October 5, 2006

The staff of the Committee on Open Government is authorized to issue advisory opinions. The ensuing staff advisory opinion is based solely upon the facts presented in your correspondence.


I have received your letter and the materials attached to it. You indicated that you represent the Carthage Industrial Development Corporation ("the Corporation") and that you were asked to request an advisory opinion concerning its status under the Open Meetings Law. The Corporation is a not-for-profit corporation created under §1411 of the Not-for-Profit Corporation Law, which pertains to "local development corporations." You referred to and enclosed a copy of the by-laws of the Corporation, which indicates in Article III, §1, that a majority of its members are either appointed by government agencies or are officials of government agencies.

In this regard, while I know of no judicial decision concerning the status of a local development corporation under the Open Meetings Law, the Court of Appeals has considered the matter under the Freedom of Information Law. The guidance offered in that decision is, in my view, most pertinent in consideration of the issues presented here.

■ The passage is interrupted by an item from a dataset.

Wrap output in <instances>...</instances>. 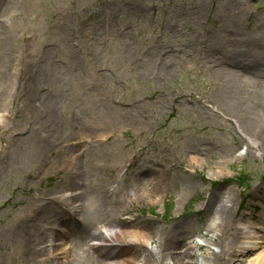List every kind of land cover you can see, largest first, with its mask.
<instances>
[{"label":"rangeland","instance_id":"rangeland-1","mask_svg":"<svg viewBox=\"0 0 264 264\" xmlns=\"http://www.w3.org/2000/svg\"><path fill=\"white\" fill-rule=\"evenodd\" d=\"M234 25L263 42L264 0H0V32L13 31L5 54L12 74L0 95V264H53L56 243L65 264H108L87 248L101 242L54 240L76 203L92 204L95 222L108 209L153 222L150 242L117 247L141 259L174 225L186 242H212L217 204L231 210L225 248L239 244L236 217L247 211L244 219L258 222L264 211V139L223 114L219 87L233 79L237 98L246 108L258 102L261 115L264 77L224 61ZM259 50L250 52L264 63ZM31 74L50 99L24 96L20 83ZM45 142L56 146L41 166L35 156ZM74 193L77 202L62 203ZM55 194L61 211L51 226L40 215L58 204L48 202ZM26 224L36 237L24 253L12 232Z\"/></svg>","mask_w":264,"mask_h":264},{"label":"bare ground","instance_id":"bare-ground-1","mask_svg":"<svg viewBox=\"0 0 264 264\" xmlns=\"http://www.w3.org/2000/svg\"><path fill=\"white\" fill-rule=\"evenodd\" d=\"M235 26L236 25L230 28L231 32L234 33V37L230 39L234 41V45L226 50L224 58L226 60L224 61H227L232 65H236L234 67L239 66L247 69L254 77H264V63L258 59V55L256 56L250 52H255L258 48L260 49L259 53H256L260 54L259 56H263L264 41L262 42L260 41L262 38L256 37H254V39H246L244 36L239 34L240 32L238 30V26ZM12 35L13 31L6 30L0 32V95H2L3 89L9 85L8 80L12 74L9 55H5L9 52L10 45L8 41L12 38ZM242 43L246 45V48L239 47V44ZM244 51L247 52L243 53ZM217 58L221 59L220 56ZM220 61H222V59ZM252 69L257 71L252 72ZM32 75L33 74H31V76L28 75V77L25 78L23 82L21 81V83L20 81L16 82V85L19 83L22 84L21 86L23 87L24 96L33 97L40 95L45 99H50L51 93L48 94V92H40L36 83V78ZM236 79L239 80V78ZM236 89V81L229 77L220 84V97L224 99L223 114L229 116L236 126L240 127L246 134L251 133L252 137H257L258 140H263L264 112L259 115L258 106L260 105L258 102L253 107H244L243 103L237 98ZM248 114L252 116H248ZM46 121L48 120H45V122ZM61 132L62 130H56L55 133L58 134L57 136H61ZM66 141H69V139H66ZM249 141L252 144L256 143V139H249ZM55 146L56 145H53L52 143H40L39 148L36 150L37 155L35 156V160L38 159L37 161H39L42 166L44 153L46 151L49 152L50 150L53 151ZM60 196L61 195L59 194H55L50 200L48 199V202L53 203L55 201L58 202V204L50 205L45 208L43 211L44 213L40 215V219L43 220L44 223H50L51 226L53 224H57V219L60 218L59 212L61 211V206L59 205ZM78 198V193H74L66 200H63L64 202H60L68 205L73 201L77 202ZM207 205L204 208L206 212L209 210V205ZM70 209L74 219H71L70 217L63 219L62 223L64 226L54 234V240L59 242L61 241L62 236L70 234L73 236L76 235L75 238L79 237L85 242H101V244L92 242L91 245L88 243L87 248L91 249L96 256L105 259L108 264H186L185 259L189 258L195 249H199L204 246L206 251L204 254L197 255L195 259L196 264H218L220 259L225 255H227V257L223 260L224 264H264V245L259 252H253L255 249L260 248L261 244L264 243V235H260L258 233V229H264V211L258 222L252 220L251 217L248 218V220H245L243 215H246L247 211H243L241 216L236 217V232L241 233V236L239 237L241 240L239 241V244L236 243L233 248L229 249L225 248V244L226 242H230V238H225L222 230L225 229L228 220L231 218V210L225 203L220 205L217 204L215 206L214 216L211 218L207 229V231L211 233L212 242L205 244L202 242H186V233L179 229L178 226L175 227L174 225V227H172V231L169 232V235L167 234L159 237V239L156 240L157 250L155 252L148 251V256H143L142 261L140 258L141 256L138 254L125 250L120 251L117 250V247L120 243L128 244L132 247H141L150 242L153 238L151 230L153 229L154 232L155 229V224L153 222L146 224L139 219H135L133 221L121 220L116 217V211L109 209L105 210L104 214H102L103 216L95 222L89 216V213L93 211L92 204L84 205L76 203L72 205ZM98 224L101 226H110L113 230L108 236L104 235L100 231L96 232L93 229L98 226ZM32 228L33 225L28 226L26 224V227L21 229L19 233L16 234L14 230L12 232V236L14 235L15 237L21 238V247L22 252L24 253H27L31 238L36 237ZM216 239H218V243H222V248H220V251L218 252L215 251L211 245ZM59 245L60 243H56L54 245L55 254L52 255L53 264H65V262L59 260L65 255V247H59ZM227 247H229V245ZM175 249L181 250L174 252L173 250ZM165 258L169 260L166 263L163 261Z\"/></svg>","mask_w":264,"mask_h":264}]
</instances>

The Freedom of Information Law pertains to agencies, and §86(3) of that statute defines the term "agency" to mean:

"any state or municipal department, board, bureau, division, commission, committee, public authority, public corporation, council, office of other governmental entity performing a governmental or proprietary function for the state or any one or more municipalities thereof, except the judiciary or the state legislature" [§86(3)].

Section 1411 of the Not-for-Profit Corporation Law describes the purpose of local development corporations and states in part that:

"it is hereby found, determined and declared that in carrying out said purposes and in exercising the powers conferred by paragraph (b) such corporations will be performing an essential governmental function."

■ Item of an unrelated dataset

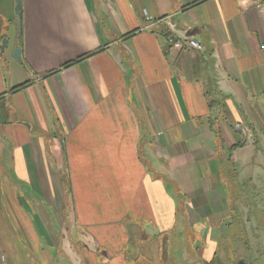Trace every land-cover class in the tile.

Therefore, due to its status as a not-for-profit corporation, it is not clear in every instance that a local development corporation is a governmental entity; however, it is clear that such a corporation performs a governmental function.

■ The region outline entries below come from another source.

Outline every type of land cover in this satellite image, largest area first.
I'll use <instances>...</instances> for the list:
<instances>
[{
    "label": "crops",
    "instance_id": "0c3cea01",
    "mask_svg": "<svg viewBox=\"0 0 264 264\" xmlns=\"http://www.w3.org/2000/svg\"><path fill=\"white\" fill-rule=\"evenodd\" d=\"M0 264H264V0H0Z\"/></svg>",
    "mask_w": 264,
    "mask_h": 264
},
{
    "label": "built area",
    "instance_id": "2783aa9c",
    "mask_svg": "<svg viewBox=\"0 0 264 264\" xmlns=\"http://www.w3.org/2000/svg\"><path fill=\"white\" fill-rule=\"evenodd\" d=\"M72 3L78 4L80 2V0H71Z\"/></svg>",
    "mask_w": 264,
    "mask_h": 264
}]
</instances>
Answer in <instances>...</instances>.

Most relevant is a decision rendered by the Court of Appeals in which it was held that a particular not-for-profit local development corporation is an "agency" required to comply with the Freedom of Information Law [Buffalo News v. Buffalo Enterprise Development Corporation, 84 NY 2d 488 (1994)]. In so holding, the Court found that:

"The BEDC seeks to squeeze itself out of that broad multipurposed definition by relying principally on Federal precedents interpreting FOIL's counterpart, the Freedom of Information Act (5 U.S.C. §552). The BEDC principally pegs its argument for nondisclosure on the feature that an entity qualifies as an 'agency' only if there is substantial governmental control over its daily operations...The Buffalo News counters by arguing that the City of Buffalo is 'inextricably involved in the core planning and execution of the agency's [BEDC] program'; thus the BEDC is a 'governmental entity' performing a governmental function of the City of Buffalo, within the statutory definition.

"The BEDC's purpose is undeniably governmental. It was created exclusively by and for the City of Buffalo to attract investment and stimulate growth in Buffalo's downtown and neighborhoods. As a city development agency, it is required to publicly disclose its annual budget. The budget is subject to a public hearing and is submitted with its annual audited financial statements to the City of Buffalo for review. Moreover, the BEDC describes itself in its financial reports and public brochure as an 'agent' of the City of Buffalo. In sum, the constricted construction urged by appellant BEDC would contradict the expansive public policy dictates underpinning FOIL. Thus, we reject appellant's arguments" (id., 492-493).

Because at least seven of the nine members of the Corporation, who also serve as its board of directors, are appointed by or are government officials, it is clear that government agencies exercise substantial control over the Corporation. Because that is so, I believe that the Corporation would constitute an "agency" required to comply with the Freedom of Information Law.

If the Corporation is an agency that falls within the scope of the Freedom of Information Law, I believe that it and its board of directors would also constitute a "public body" for purposes of the Open Meetings Law. Section 102(2) defines that phrase to mean:

"...any entity for which a quorum is required in order to conduct public business and which consists of two or more members, performing a governmental function for the state or for an agency or department thereof, or for a public corporation as defined in section sixty-six of the general construction law, or committee or subcommittee or other similar body of such public body."

By breaking the definition into its components, I believe that each condition necessary to a finding that the board of the Corporation is a "public body" may be met. It is an entity for which a quorum is required pursuant to the provisions of the Not-for-Profit Corporation Law. It consists of more than two members. Further, based upon the language of §1411(a) of the Not-for-Profit Corporation Law, which was quoted in part earlier, and the degree of governmental control reflected in the Corporation’s membership, I believe that it conducts public business and performs a governmental function for several public corporations, including two villages, a town, a county, a public authority and industrial development agency.

I hope that I have been of assistance.